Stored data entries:
*** Block opens ***

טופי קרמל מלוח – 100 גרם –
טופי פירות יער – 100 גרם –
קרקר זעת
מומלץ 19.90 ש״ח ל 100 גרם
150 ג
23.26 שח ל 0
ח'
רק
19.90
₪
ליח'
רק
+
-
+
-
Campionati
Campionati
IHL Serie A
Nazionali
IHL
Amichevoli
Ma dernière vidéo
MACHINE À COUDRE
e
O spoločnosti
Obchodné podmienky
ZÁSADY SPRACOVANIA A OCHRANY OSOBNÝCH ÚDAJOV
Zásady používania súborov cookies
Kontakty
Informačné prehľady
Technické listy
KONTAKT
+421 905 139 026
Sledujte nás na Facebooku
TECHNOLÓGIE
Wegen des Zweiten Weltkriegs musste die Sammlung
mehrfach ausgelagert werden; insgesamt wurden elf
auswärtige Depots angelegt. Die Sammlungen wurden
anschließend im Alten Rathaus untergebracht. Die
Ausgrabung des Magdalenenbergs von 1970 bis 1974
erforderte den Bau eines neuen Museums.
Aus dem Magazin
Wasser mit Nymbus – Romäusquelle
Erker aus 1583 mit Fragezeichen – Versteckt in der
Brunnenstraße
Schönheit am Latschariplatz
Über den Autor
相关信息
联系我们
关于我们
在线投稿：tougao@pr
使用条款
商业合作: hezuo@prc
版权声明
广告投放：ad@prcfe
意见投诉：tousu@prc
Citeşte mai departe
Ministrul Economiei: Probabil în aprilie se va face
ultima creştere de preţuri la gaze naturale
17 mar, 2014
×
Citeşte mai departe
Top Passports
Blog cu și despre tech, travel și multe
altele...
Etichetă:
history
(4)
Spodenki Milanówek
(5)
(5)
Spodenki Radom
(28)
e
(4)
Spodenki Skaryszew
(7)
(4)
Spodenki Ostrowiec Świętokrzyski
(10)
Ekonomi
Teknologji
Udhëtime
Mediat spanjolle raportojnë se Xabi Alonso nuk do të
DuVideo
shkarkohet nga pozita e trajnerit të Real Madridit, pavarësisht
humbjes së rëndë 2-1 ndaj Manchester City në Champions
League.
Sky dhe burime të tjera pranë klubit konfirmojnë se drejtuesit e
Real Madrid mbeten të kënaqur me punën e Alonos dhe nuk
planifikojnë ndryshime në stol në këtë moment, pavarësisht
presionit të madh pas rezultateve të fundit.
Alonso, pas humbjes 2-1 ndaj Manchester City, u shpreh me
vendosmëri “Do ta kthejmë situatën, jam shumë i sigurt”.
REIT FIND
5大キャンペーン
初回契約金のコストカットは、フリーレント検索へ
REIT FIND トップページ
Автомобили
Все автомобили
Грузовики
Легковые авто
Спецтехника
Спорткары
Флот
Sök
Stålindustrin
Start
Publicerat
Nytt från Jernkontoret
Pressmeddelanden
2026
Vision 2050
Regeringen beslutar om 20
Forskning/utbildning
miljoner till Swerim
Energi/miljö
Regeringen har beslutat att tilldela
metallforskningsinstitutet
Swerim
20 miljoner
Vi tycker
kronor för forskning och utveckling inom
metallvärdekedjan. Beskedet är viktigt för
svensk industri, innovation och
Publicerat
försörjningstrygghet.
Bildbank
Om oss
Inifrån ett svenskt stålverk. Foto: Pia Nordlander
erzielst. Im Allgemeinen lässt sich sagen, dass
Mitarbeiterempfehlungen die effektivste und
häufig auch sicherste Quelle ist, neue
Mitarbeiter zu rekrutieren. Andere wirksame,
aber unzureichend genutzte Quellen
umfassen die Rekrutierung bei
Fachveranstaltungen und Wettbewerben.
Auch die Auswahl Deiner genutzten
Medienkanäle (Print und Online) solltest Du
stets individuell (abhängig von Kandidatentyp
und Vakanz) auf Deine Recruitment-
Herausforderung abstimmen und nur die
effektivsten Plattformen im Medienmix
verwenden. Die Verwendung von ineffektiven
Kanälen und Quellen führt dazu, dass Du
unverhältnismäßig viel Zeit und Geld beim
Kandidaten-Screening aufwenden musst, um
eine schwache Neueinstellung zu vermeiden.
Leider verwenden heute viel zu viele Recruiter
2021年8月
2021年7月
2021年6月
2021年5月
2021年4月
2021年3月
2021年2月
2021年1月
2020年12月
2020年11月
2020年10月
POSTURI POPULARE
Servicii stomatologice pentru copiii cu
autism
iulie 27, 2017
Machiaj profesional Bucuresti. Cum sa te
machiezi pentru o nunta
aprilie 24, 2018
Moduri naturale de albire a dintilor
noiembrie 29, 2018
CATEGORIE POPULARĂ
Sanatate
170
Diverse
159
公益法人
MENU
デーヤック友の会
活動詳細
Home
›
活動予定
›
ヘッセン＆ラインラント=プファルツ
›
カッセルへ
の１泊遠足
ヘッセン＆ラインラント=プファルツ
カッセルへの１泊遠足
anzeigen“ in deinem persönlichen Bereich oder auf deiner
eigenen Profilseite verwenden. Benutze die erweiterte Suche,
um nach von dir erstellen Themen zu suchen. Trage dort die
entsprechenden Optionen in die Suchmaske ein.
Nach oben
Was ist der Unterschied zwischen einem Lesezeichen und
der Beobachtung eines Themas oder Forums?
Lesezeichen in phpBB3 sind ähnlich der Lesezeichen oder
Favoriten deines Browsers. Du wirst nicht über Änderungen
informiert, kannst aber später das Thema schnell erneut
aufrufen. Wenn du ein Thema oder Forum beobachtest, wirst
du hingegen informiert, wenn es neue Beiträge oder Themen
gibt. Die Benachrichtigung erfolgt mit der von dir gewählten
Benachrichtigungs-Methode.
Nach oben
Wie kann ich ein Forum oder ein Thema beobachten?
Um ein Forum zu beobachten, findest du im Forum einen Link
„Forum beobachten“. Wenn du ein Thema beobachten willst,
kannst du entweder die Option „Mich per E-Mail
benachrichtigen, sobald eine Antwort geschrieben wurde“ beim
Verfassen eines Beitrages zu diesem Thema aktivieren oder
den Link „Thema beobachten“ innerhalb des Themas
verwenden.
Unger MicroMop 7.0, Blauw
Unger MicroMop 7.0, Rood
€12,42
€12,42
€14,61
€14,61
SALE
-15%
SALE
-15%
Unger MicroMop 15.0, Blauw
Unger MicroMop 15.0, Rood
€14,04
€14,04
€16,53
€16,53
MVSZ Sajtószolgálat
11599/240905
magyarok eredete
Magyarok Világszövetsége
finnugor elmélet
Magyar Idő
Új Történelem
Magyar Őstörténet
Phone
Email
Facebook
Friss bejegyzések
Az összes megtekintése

*** Block closes ***

■ **WHAT TO PRODUCE**
Extract every line from the one containing "Benachrichtigungs-Methode." through the last line of the data, inclusive, exactly as written.

■ **PROBLEM SOLUTION**
Benachrichtigungs-Methode.
Nach oben
Wie kann ich ein Forum oder ein Thema beobachten?
Um ein Forum zu beobachten, findest du im Forum einen Link
„Forum beobachten“. Wenn du ein Thema beobachten willst,
kannst du entweder die Option „Mich per E-Mail
benachrichtigen, sobald eine Antwort geschrieben wurde“ beim
Verfassen eines Beitrages zu diesem Thema aktivieren oder
den Link „Thema beobachten“ innerhalb des Themas
verwenden.
Unger MicroMop 7.0, Blauw
Unger MicroMop 7.0, Rood
€12,42
€12,42
€14,61
€14,61
SALE
-15%
SALE
-15%
Unger MicroMop 15.0, Blauw
Unger MicroMop 15.0, Rood
€14,04
€14,04
€16,53
€16,53
MVSZ Sajtószolgálat
11599/240905
magyarok eredete
Magyarok Világszövetsége
finnugor elmélet
Magyar Idő
Új Történelem
Magyar Őstörténet
Phone
Email
Facebook
Friss bejegyzések
Az összes megtekintése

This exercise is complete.